KOMPAS - Minggu, 25 Oct 1992 Halaman: 8 Penulis: MULYADI, AGUS Ukuran: 8983
PULAU RAKIT YANG MASIH PERAWAN
Pengantar Redaksi
PULAU Rakit atau sering juga disebut Pulau Biawak belum banyak
dikunjungi orang. Padahal pulau ini sebenarnya berpotensi untuk
dikembangkan sebagai obyek wisata. Letaknya sekitar 40 mil utara
pantai Indramayu, Jawa Barat. Apa saja potensi yang dimiliki pulau
itu, dan suka duka penjaga mercu suar di pulau yang lengang itu
dituturkan oleh wartawan Kompas Agus Mulyadi dalam dua tulisan.

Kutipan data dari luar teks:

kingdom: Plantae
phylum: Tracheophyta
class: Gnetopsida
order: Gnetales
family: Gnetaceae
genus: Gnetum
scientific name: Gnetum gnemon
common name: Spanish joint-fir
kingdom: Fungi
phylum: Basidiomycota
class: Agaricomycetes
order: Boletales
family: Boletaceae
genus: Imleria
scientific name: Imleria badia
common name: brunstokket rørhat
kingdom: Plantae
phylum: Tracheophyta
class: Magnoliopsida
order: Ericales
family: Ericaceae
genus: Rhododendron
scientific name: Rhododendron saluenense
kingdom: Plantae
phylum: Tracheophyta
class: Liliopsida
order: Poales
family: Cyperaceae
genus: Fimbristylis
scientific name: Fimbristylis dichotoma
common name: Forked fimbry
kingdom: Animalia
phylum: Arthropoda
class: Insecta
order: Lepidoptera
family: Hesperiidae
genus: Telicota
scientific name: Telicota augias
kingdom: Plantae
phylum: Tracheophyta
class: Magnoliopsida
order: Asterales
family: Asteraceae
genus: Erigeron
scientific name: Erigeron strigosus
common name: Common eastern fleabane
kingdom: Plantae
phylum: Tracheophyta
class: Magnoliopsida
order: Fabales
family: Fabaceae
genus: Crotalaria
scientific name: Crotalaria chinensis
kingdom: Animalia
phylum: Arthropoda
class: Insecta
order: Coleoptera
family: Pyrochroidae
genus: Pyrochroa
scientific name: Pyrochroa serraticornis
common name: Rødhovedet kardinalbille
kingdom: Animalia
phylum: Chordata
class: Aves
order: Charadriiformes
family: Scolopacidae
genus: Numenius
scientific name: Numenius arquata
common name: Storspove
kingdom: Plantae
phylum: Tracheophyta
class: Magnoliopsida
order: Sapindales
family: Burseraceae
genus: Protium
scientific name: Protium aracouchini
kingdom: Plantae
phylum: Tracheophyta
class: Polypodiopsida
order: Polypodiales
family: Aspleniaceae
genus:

SEBELAS ekor burung elang laut terbang berputar-putar
di atas kepala. Bersihnya angkasa biru dan ketinggian terbang yang
rendah, membuat jumlah satwa itu terhitung jelas.
Selama dua jam sebelas ekor burung itu beterbangan. Tapi
ketika kaki mulai menyusuri bagian barat daya pulau Rakit (penduduk
Indramayu menyebutnya Pulau Menyawak - bahasa daerah setempat untuk
menyebut Biawak - red) burung-burung elang laut itu baru menjauh.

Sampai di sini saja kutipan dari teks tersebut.